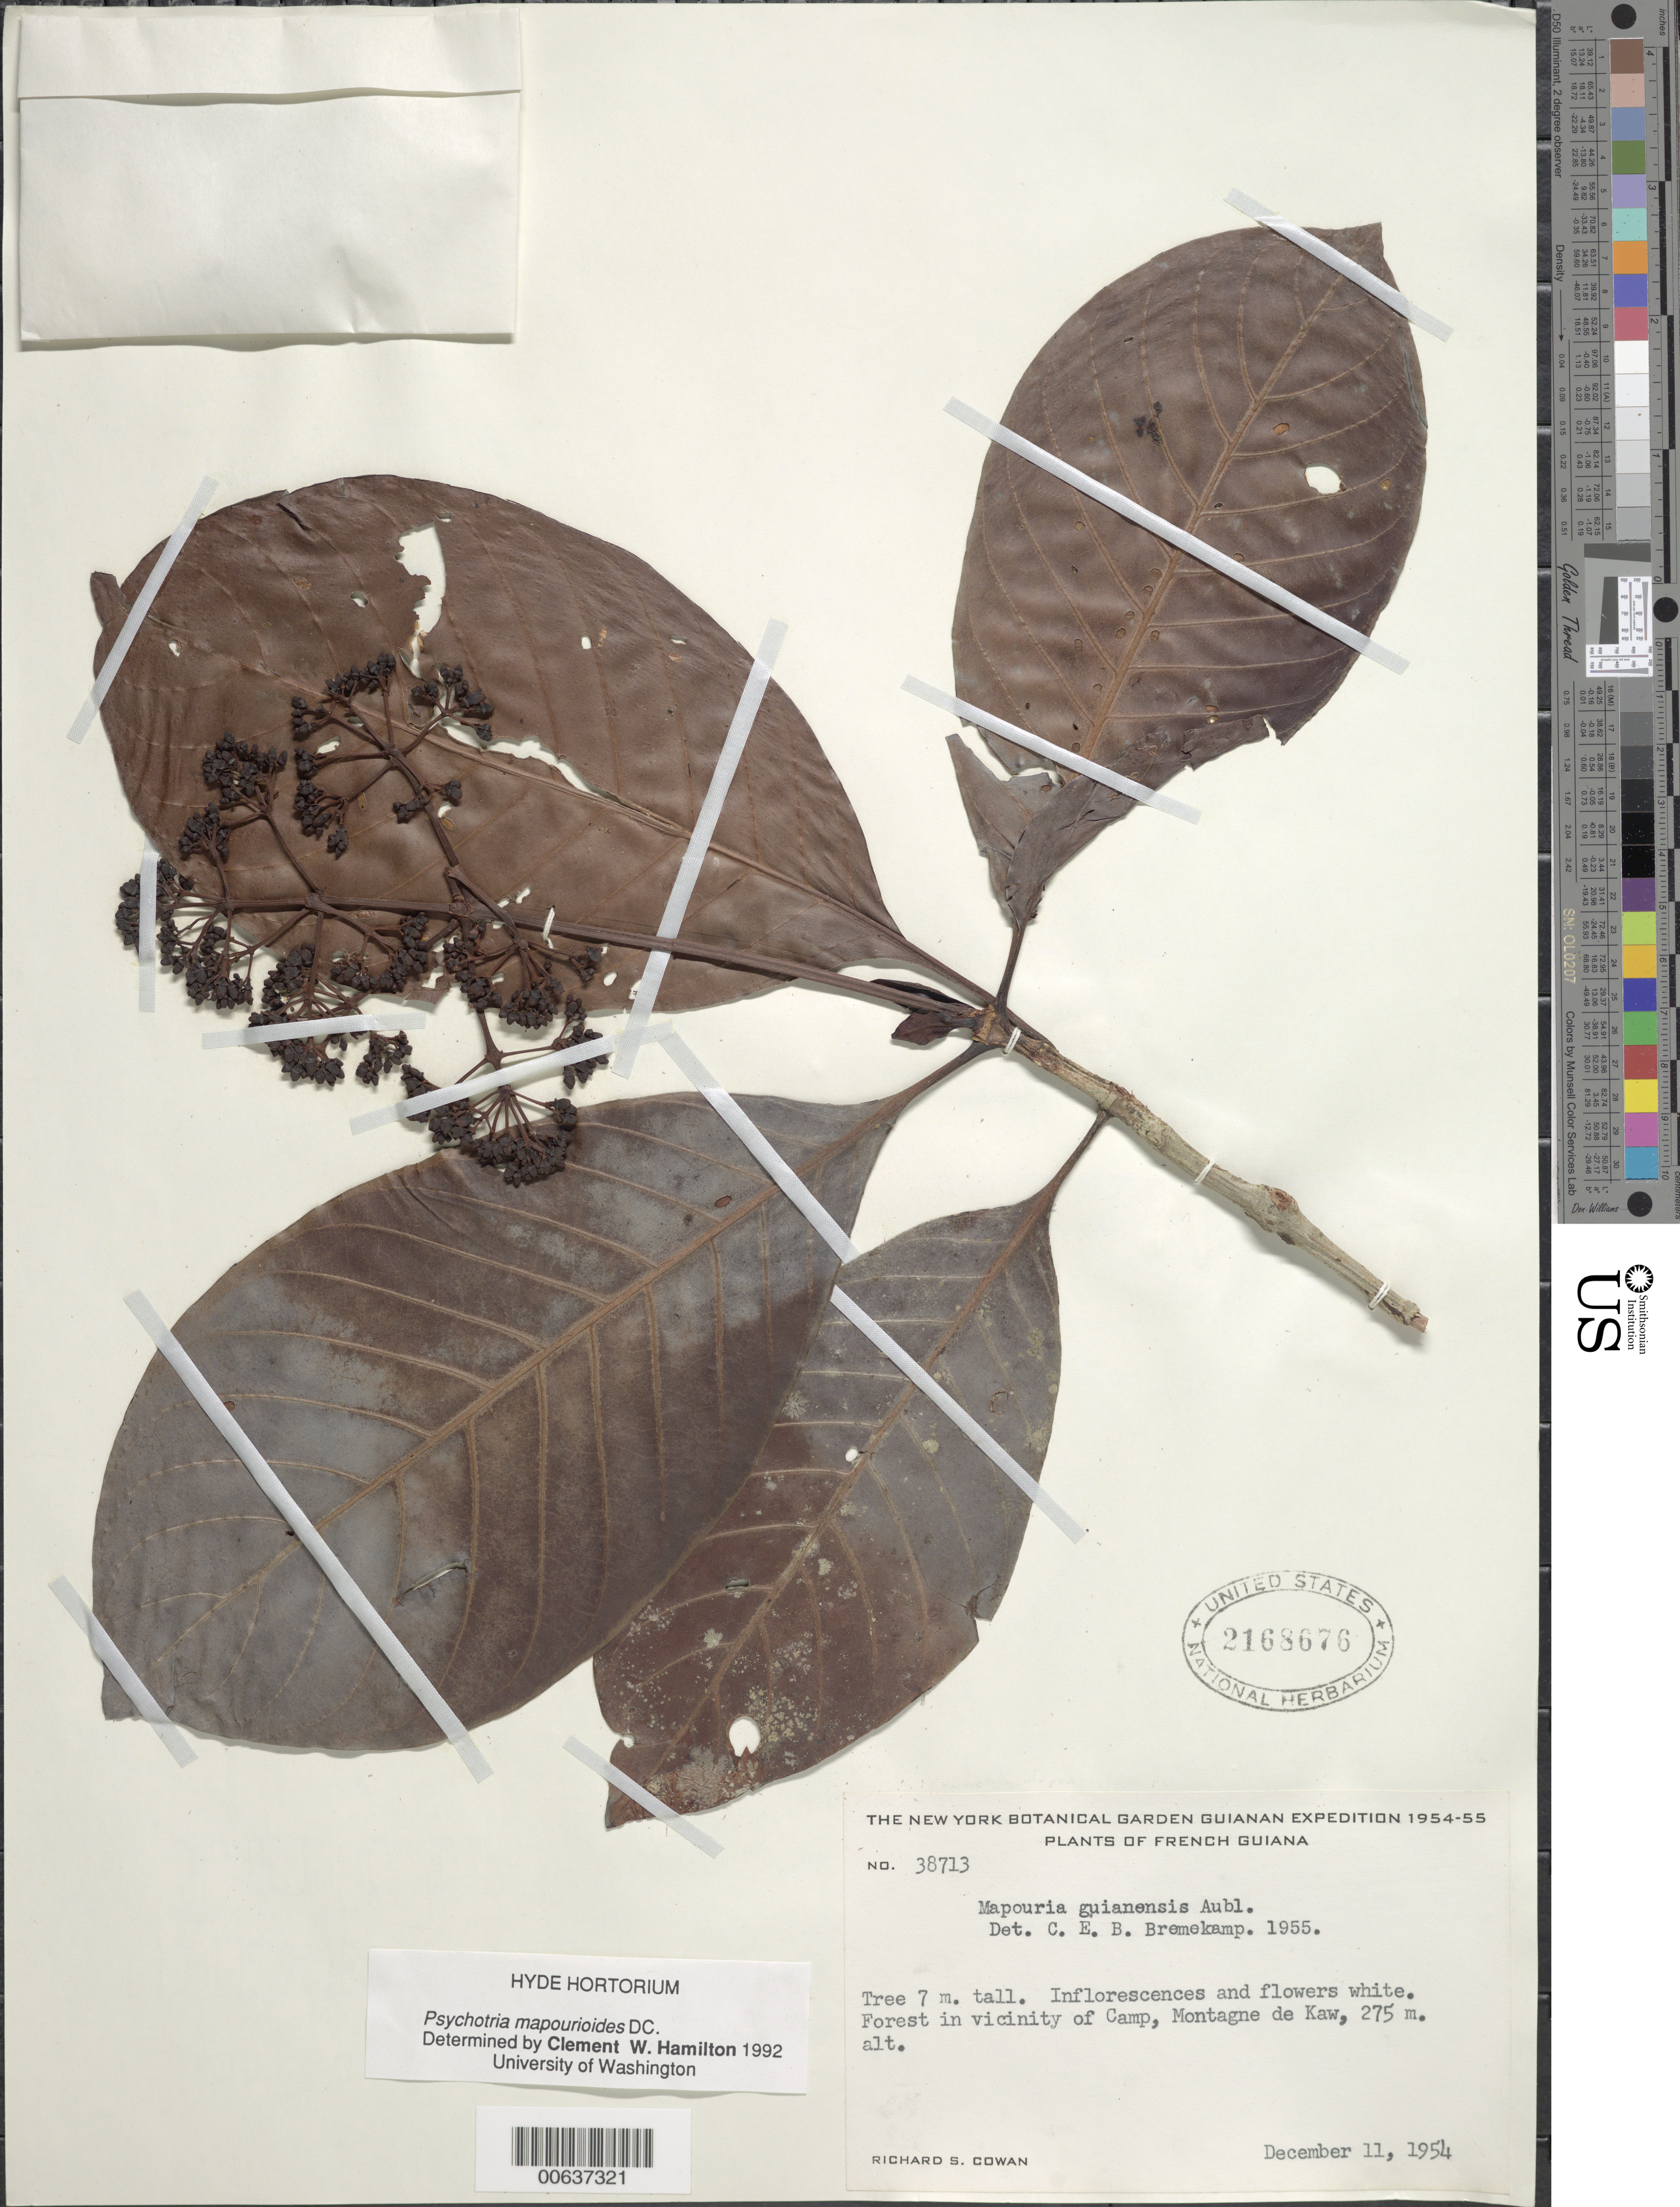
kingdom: Plantae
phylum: Tracheophyta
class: Magnoliopsida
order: Gentianales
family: Rubiaceae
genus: Psychotria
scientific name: Psychotria mapourioides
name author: DC.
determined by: Clement, C. W.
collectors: R. S. Cowan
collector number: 38713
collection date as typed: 11-Dec-54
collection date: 1954-12-11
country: French Guiana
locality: Montagne de Kaw, near camp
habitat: Forest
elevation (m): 275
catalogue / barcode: US 2168676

-------------------------

Short task:
Rewrite the items above, replacing "locality" with "site" and leaving everything else unchanged. Omit the pictures.

Exercise solution:
kingdom: Plantae
phylum: Tracheophyta
class: Magnoliopsida
order: Gentianales
family: Rubiaceae
genus: Psychotria
scientific name: Psychotria mapourioides
name author: DC.
determined by: Clement, C. W.
collectors: R. S. Cowan
collector number: 38713
collection date as typed: 11-Dec-54
collection date: 1954-12-11
country: French Guiana
site: Montagne de Kaw, near camp
habitat: Forest
elevation (m): 275
catalogue / barcode: US 2168676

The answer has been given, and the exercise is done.